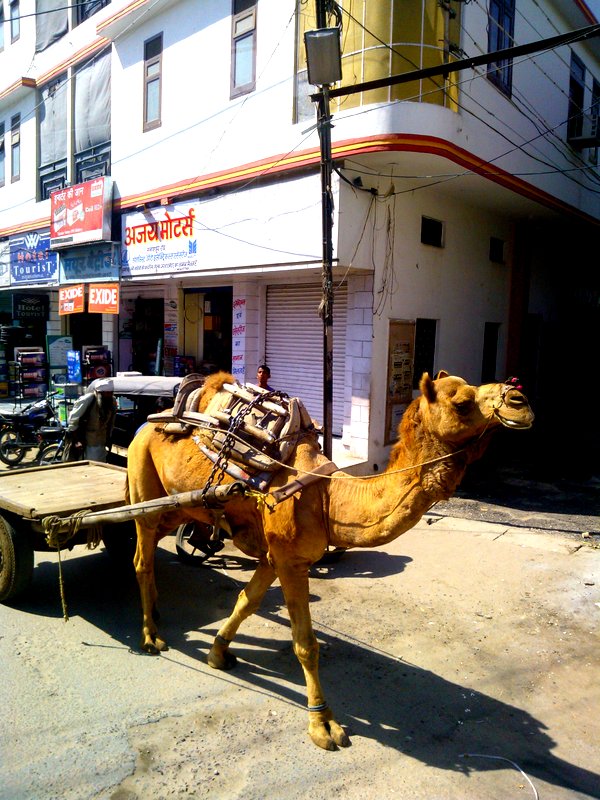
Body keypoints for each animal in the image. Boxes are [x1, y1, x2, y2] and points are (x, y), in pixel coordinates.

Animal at [126, 370, 534, 750]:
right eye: (462, 402)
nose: (520, 399)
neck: (327, 498)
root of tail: (147, 423)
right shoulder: (292, 562)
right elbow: (306, 644)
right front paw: (323, 724)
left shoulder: (276, 556)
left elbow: (247, 601)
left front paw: (217, 654)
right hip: (145, 490)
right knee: (142, 560)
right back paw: (151, 636)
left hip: (178, 508)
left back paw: (159, 615)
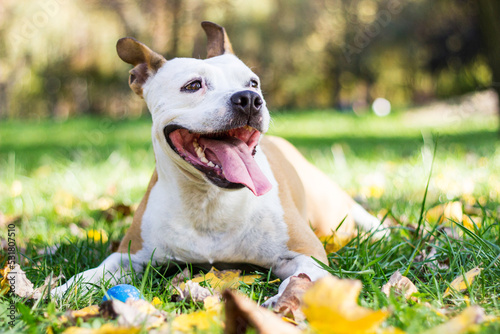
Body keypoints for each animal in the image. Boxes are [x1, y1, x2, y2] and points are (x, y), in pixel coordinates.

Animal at [51, 21, 382, 306]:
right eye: (193, 85)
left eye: (253, 82)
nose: (249, 98)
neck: (209, 200)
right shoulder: (130, 255)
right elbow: (94, 272)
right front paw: (61, 290)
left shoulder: (306, 253)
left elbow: (303, 278)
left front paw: (287, 300)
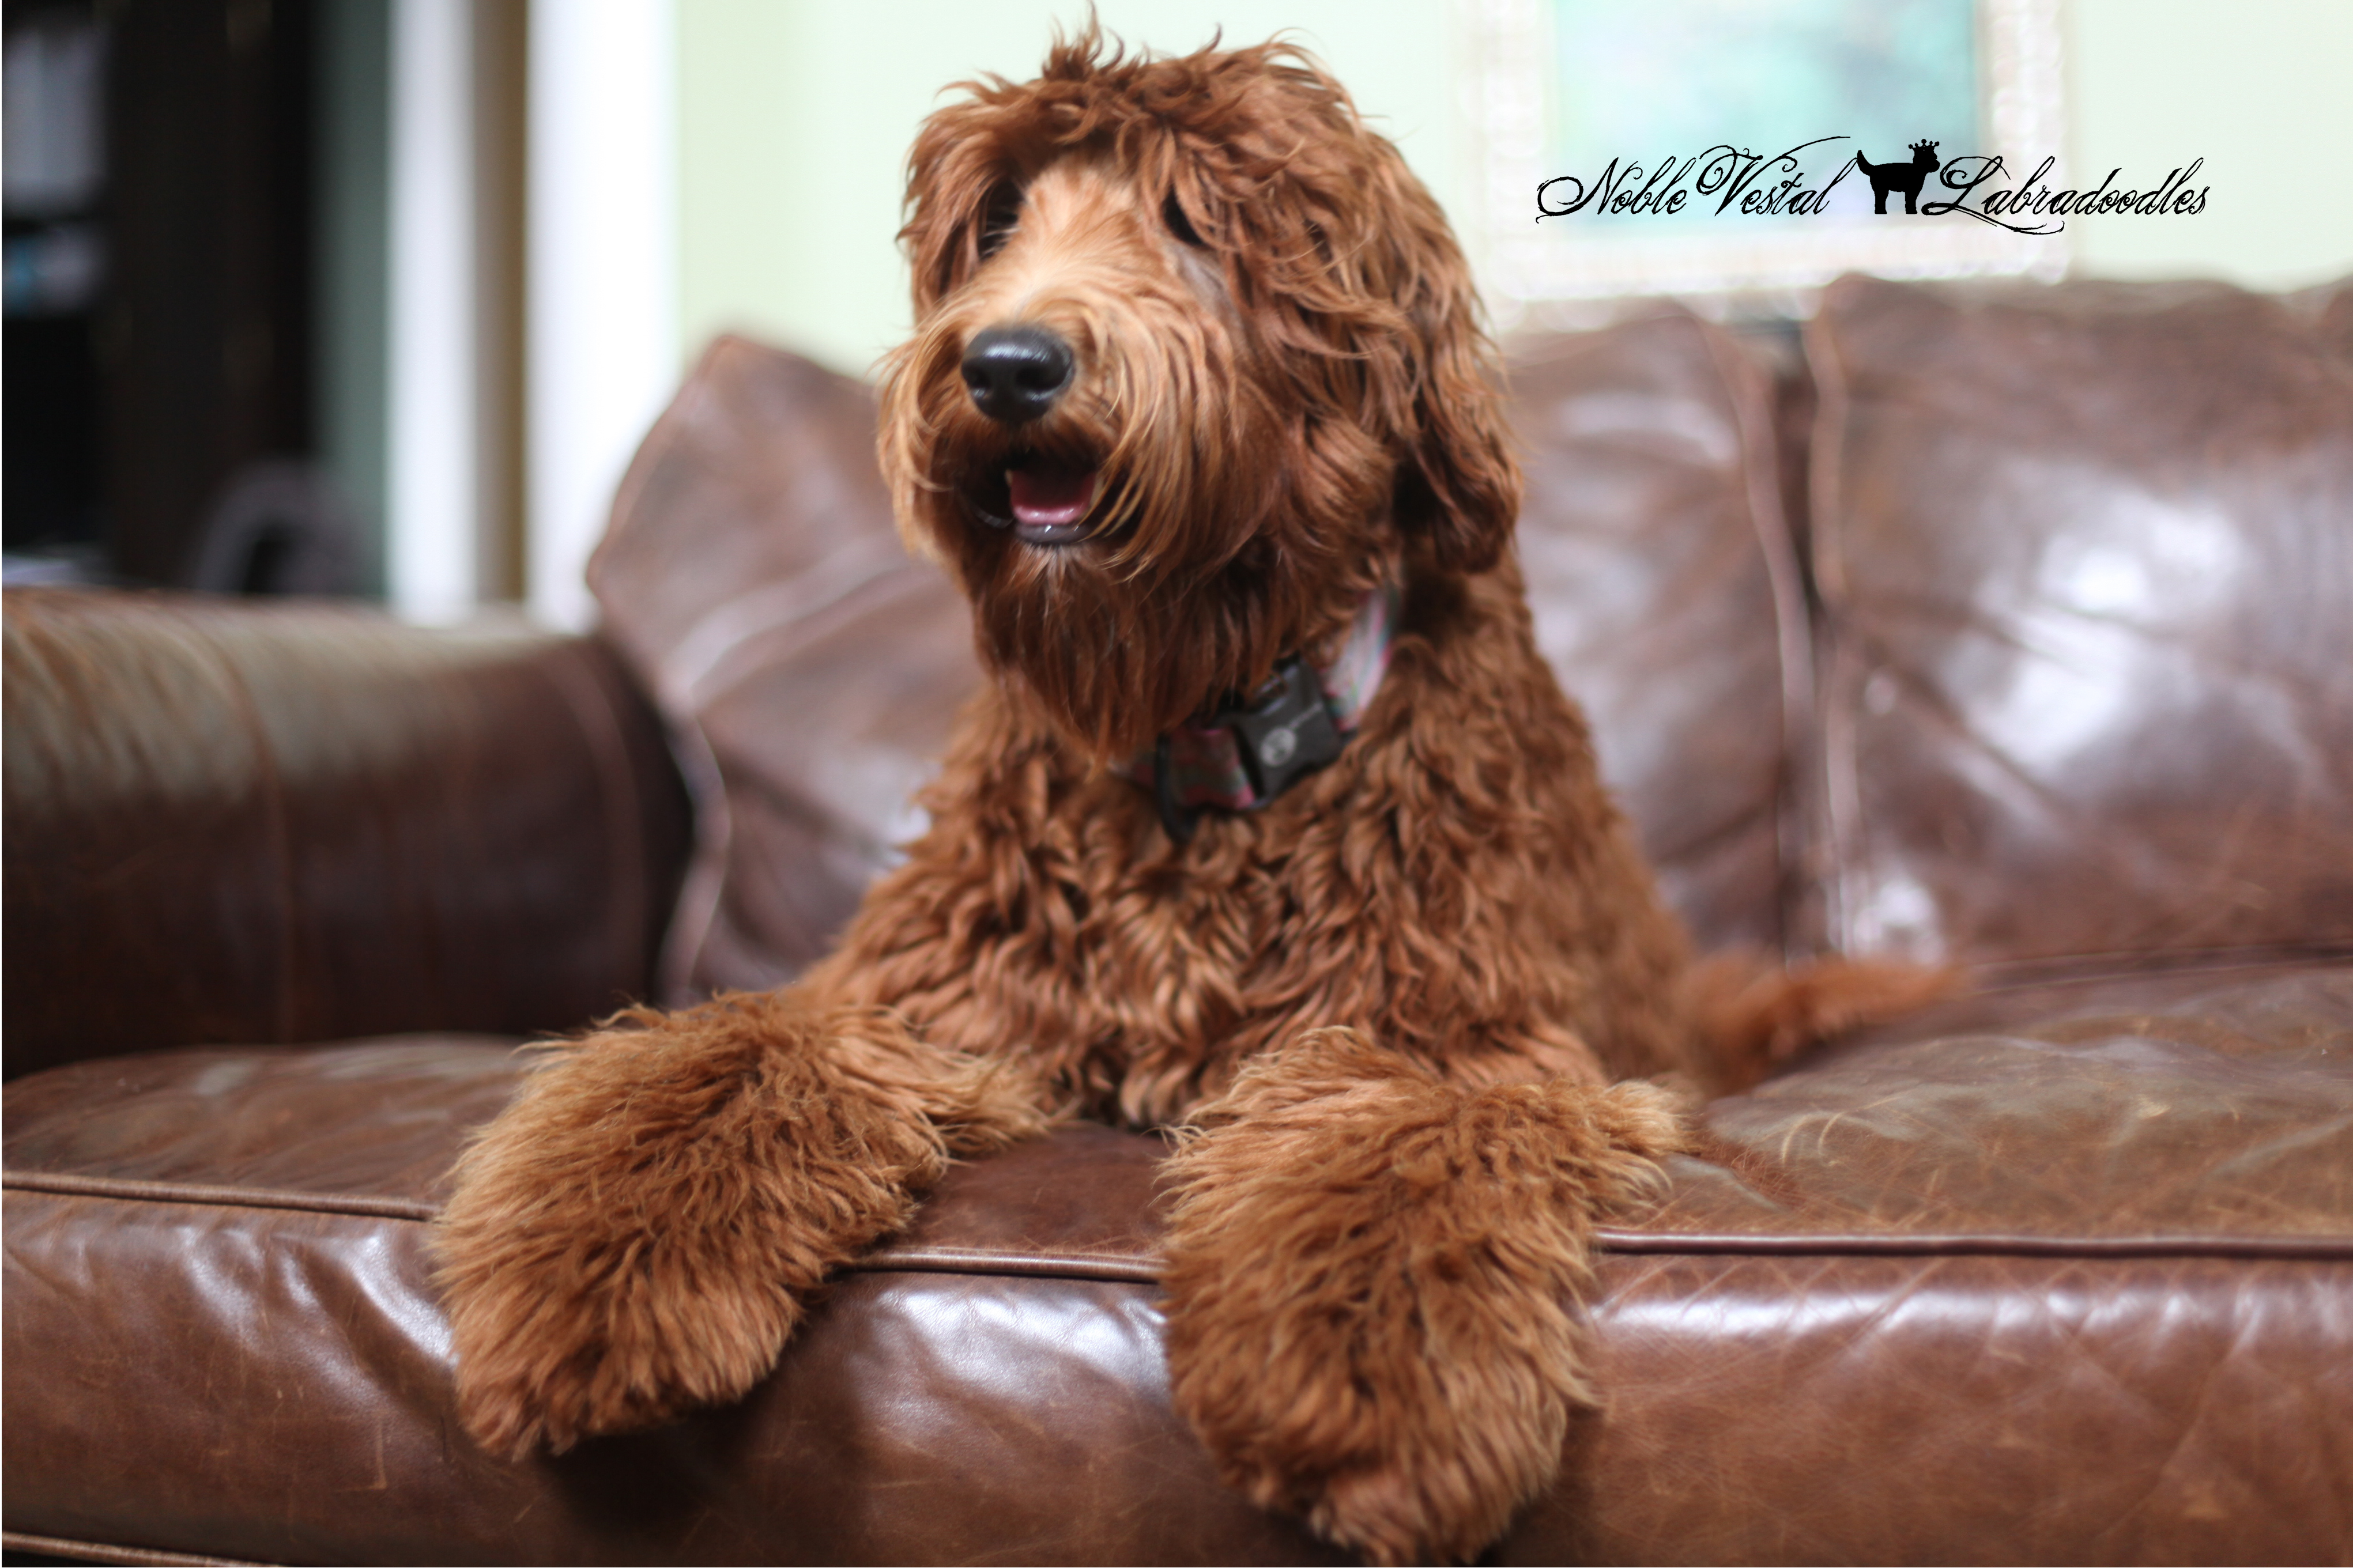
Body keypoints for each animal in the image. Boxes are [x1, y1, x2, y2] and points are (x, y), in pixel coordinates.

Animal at [437, 29, 1943, 1564]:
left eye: (1193, 221)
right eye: (1001, 220)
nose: (1008, 363)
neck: (1199, 746)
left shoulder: (1444, 1034)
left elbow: (1381, 1153)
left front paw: (1369, 1393)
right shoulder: (919, 996)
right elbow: (724, 1059)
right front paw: (595, 1275)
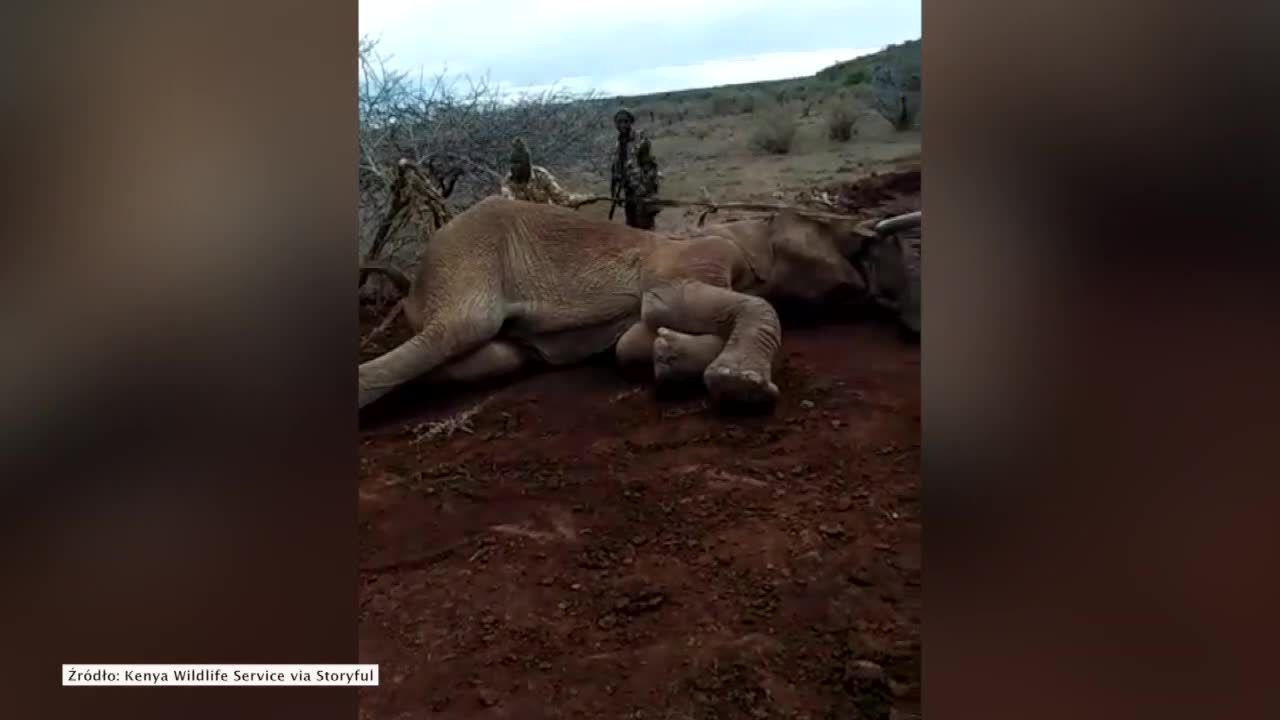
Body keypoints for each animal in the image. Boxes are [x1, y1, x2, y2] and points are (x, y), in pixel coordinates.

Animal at [360, 196, 921, 409]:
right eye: (838, 232)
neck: (751, 229)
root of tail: (412, 280)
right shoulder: (691, 264)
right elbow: (672, 306)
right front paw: (739, 386)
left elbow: (631, 343)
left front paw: (668, 357)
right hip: (467, 258)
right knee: (456, 330)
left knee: (487, 358)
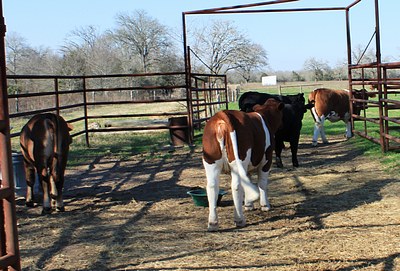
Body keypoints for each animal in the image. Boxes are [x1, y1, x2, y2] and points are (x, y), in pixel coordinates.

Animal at [202, 99, 282, 232]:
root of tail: (221, 115)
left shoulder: (247, 168)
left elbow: (248, 181)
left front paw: (249, 205)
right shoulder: (267, 160)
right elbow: (262, 183)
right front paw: (265, 205)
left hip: (210, 161)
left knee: (212, 186)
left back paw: (213, 223)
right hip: (238, 161)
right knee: (236, 186)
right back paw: (239, 220)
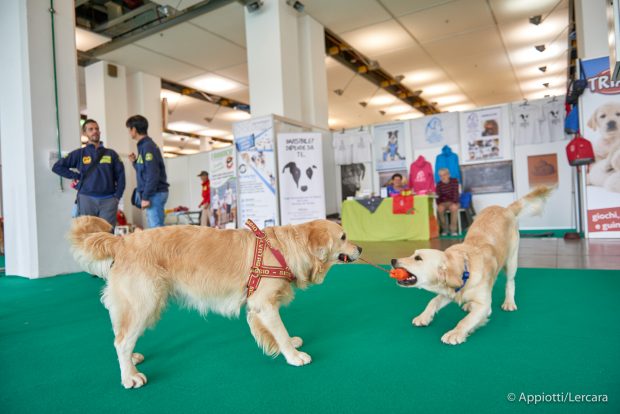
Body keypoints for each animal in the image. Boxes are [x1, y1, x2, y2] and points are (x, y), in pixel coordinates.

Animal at [68, 217, 360, 388]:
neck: (281, 251)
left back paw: (133, 360)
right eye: (344, 237)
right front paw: (294, 355)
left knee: (122, 335)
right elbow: (280, 332)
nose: (360, 249)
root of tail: (123, 240)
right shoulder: (264, 304)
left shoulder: (259, 307)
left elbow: (275, 333)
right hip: (145, 301)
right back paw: (130, 376)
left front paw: (288, 344)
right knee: (121, 341)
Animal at [392, 186, 552, 344]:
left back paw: (508, 302)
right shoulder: (449, 292)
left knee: (510, 283)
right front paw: (423, 317)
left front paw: (454, 333)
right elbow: (433, 301)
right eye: (413, 254)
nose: (393, 261)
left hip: (511, 261)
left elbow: (465, 321)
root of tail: (505, 208)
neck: (465, 272)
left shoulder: (484, 306)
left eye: (418, 258)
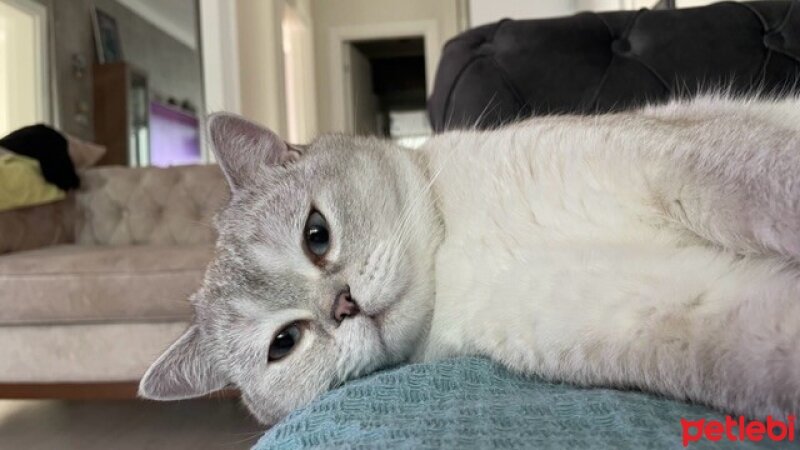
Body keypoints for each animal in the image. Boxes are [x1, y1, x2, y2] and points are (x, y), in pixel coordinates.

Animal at [138, 95, 800, 426]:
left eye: (316, 235)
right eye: (284, 343)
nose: (343, 305)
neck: (458, 252)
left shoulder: (678, 165)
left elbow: (777, 193)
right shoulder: (688, 315)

What needs to be done:
Print each line of the listing exactly and include no pictures.

Exercise output:
Body keypoints for each animal in the image. Boxes are [x1, y1, x2, y2] and points are (x, y), in pixel coordinates.

Animal at [126, 370, 534, 750]:
right eye: (462, 402)
nose: (520, 399)
neck: (327, 498)
root of tail: (147, 423)
right shoulder: (292, 562)
right elbow: (306, 644)
right front paw: (323, 724)
left shoulder: (276, 556)
left elbow: (247, 601)
left front paw: (217, 654)
right hip: (145, 490)
right knee: (142, 560)
right back paw: (151, 636)
left hip: (178, 508)
left back paw: (159, 615)
Body keypoints for each animal in the image. Boxes are [x1, y1, x2, y2] and points are (x, y), in pixel coordinates.

Animal at [51, 21, 382, 306]:
right eye: (193, 85)
left eye: (253, 82)
nose: (249, 98)
neck: (209, 200)
right shoulder: (130, 255)
right elbow: (94, 272)
right front paw: (61, 290)
left shoulder: (306, 253)
left elbow: (303, 278)
left front paw: (287, 300)
Body keypoints for each animal in the image. Boxes are [x1, y1, x2, y2] and points are (x, y), in pixel coordinates.

Animal at [437, 29, 1943, 1564]:
left eye: (1193, 221)
right eye: (1001, 220)
nose: (1008, 363)
neck: (1199, 746)
left shoulder: (1444, 1034)
left elbow: (1381, 1153)
left front paw: (1369, 1393)
right shoulder: (919, 996)
right elbow: (724, 1059)
right front paw: (595, 1275)
Body keypoints for each animal in the image. Boxes are [x1, y1, x2, y2] and points are (x, y), in pixel coordinates.

Animal at [360, 196, 921, 409]:
right eye: (838, 232)
neck: (751, 229)
root of tail: (412, 280)
right shoulder: (691, 264)
right elbow: (672, 306)
right front paw: (739, 386)
left elbow: (631, 343)
left front paw: (668, 357)
right hip: (467, 258)
right knee: (456, 330)
left knee: (487, 358)
Body keypoints for each animal in the image. Boxes are [x1, y1, x2, y2] and points are (x, y), in pixel coordinates.

Animal at [202, 99, 282, 232]:
root of tail: (221, 115)
left shoulder: (247, 168)
left elbow: (248, 181)
left front paw: (249, 205)
right shoulder: (267, 160)
right elbow: (262, 183)
right front paw: (265, 205)
left hip: (210, 161)
left knee: (212, 186)
left back paw: (213, 223)
right hip: (238, 161)
right knee: (236, 186)
right back paw: (239, 220)
Body keypoints for each animal in the image. Boxes are [x1, y1, x2, y2] and points are (x, y), in pixel coordinates.

Animal at [68, 217, 360, 388]:
neck: (281, 251)
left back paw: (133, 360)
right eye: (344, 237)
right front paw: (294, 355)
left knee: (122, 335)
right elbow: (280, 332)
nose: (360, 249)
root of tail: (123, 240)
right shoulder: (264, 304)
left shoulder: (259, 307)
left elbow: (275, 333)
right hip: (145, 301)
right back paw: (130, 376)
left front paw: (288, 344)
right knee: (121, 341)
Animal at [392, 186, 552, 344]:
left back paw: (508, 302)
right shoulder: (449, 292)
left knee: (510, 283)
right front paw: (423, 317)
left front paw: (454, 333)
right elbow: (433, 301)
right eye: (413, 254)
nose: (393, 261)
left hip: (511, 261)
left elbow: (465, 321)
root of tail: (505, 208)
neck: (465, 272)
left shoulder: (484, 306)
left eye: (418, 258)
Body keypoints for each animal in the image. Boxes are [x1, y1, x2, y2] and points are (x, y), in pixel coordinates.

Animal at [138, 95, 800, 426]:
left eye: (316, 235)
right eye: (284, 343)
nose: (343, 305)
neck: (458, 252)
left shoulder: (678, 165)
left elbow: (777, 193)
right shoulder: (688, 315)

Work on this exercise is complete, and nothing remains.